Now almost 2 years removed from significant shoulder surgery Derick Newton’s ’11-’12 campaign should have put to rest any injury related concerns. The focus transfers solely to his game and its continued development. At 6’6 and not hoisting a high volume from behind the arc (66 in ’11-’12) Newton’s overall FG% (51) is a couple of ticks lower than expected. Newton shot 52% on 2PT FG’s and ideally that needs to get north of 55%. Averaging just 2.0 TO’s per game in ’11-’12 Newton demonstrates above average ball security, but has yet to prove an above average distributor (2 APG). This is not a huge area of concern, but taking his Assists into the 3.0-4.0 range would further substantiate his status as a complete prospect. Blocks (0.7) and Steals (1.0) were negligible last season and represent further opportunities to impact the game. Newton may have worn down a bit down the stretch last season. He managed to top 5 Rebounds twice over the final 7 games. Fair chance fatigue began to set in after a full year away from the game.

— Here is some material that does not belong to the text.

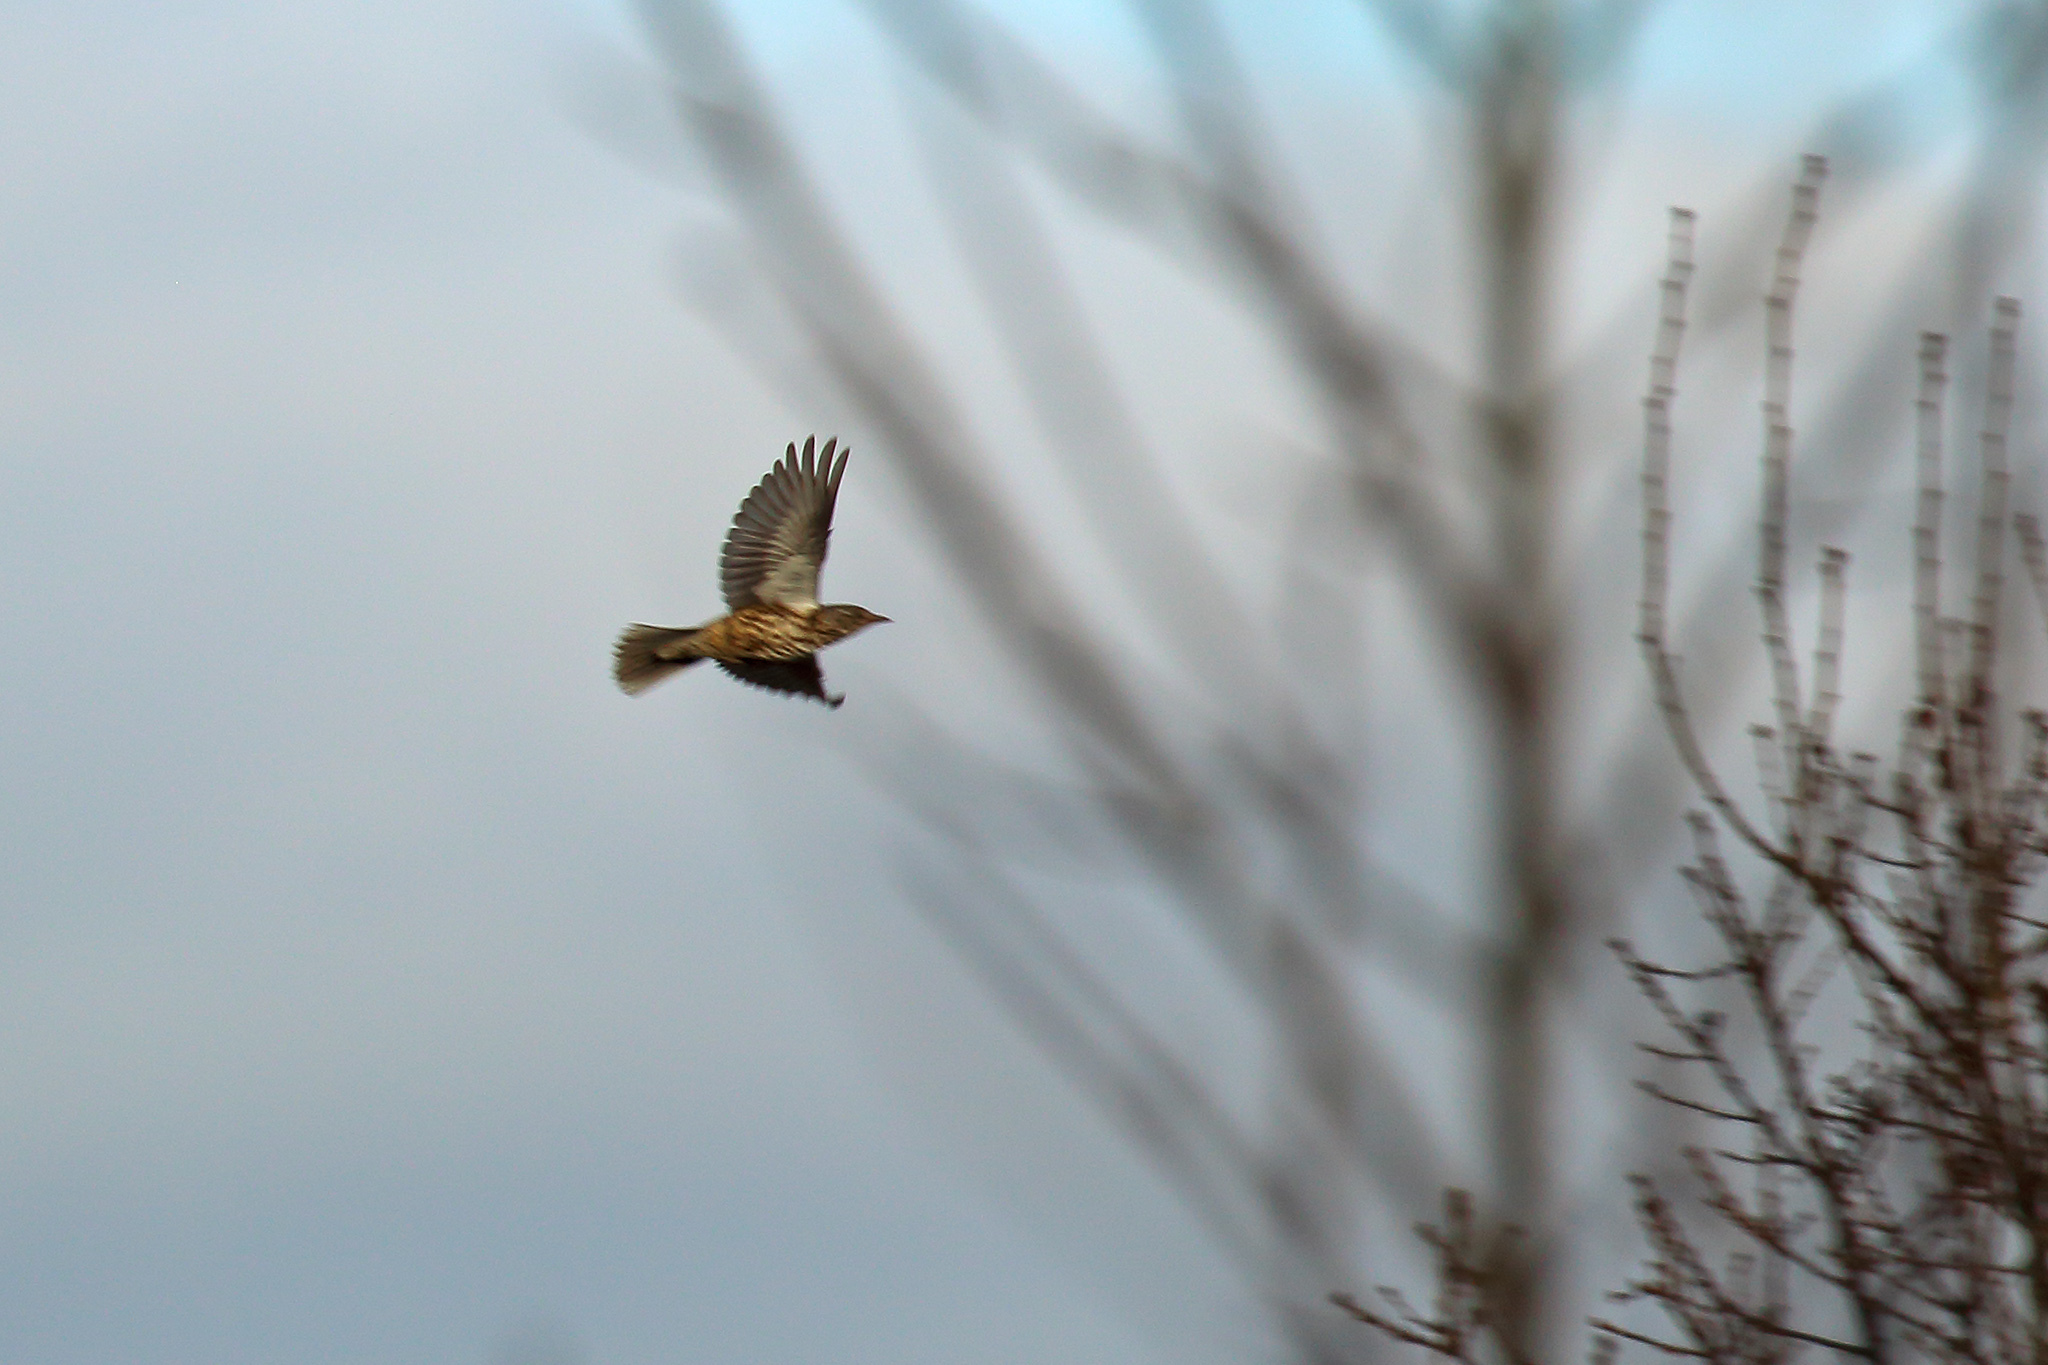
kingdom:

17.1 Points and 6.9 Rebounds would serve as lofty goals for the average High school Forward. For Derick Newton they may represent nothing more than a scratch of the surface to his lofty potential. There’s a fair chance Newton may gain another 1-2 inches of height and may naturally fill out to the 230lb range. At 6’8 230lbs Newton could slide into a PF slot, and with the agility and outside game of a SF would prove a nightmarish match-up for most defenders. Newton appears a natural scorer and should push the 18-20 Point range his junior season. If he does in fact hit his goal of averaging a double-double there’s little doubt he’ll grab the attention of West Coast high majors and hold plenty of options when it comes time to choose his collegiate home. Asked to summarize his game Newton seemingly hit the nail square on the head, “Production! I’m not really flashy I just get the job done. I can score in many different ways. I do what it takes to win.” Doesn’t appear Newton will develop into a rim-rocking YouTube sensation, but I’m confident projecting a spot in Rivals ’12-’13 top 150 and a dialed-up recruitment as he progresses through his junior campaign. If averaging 20 and 10 represents “not really flashy”, D1 programs will take it all day long.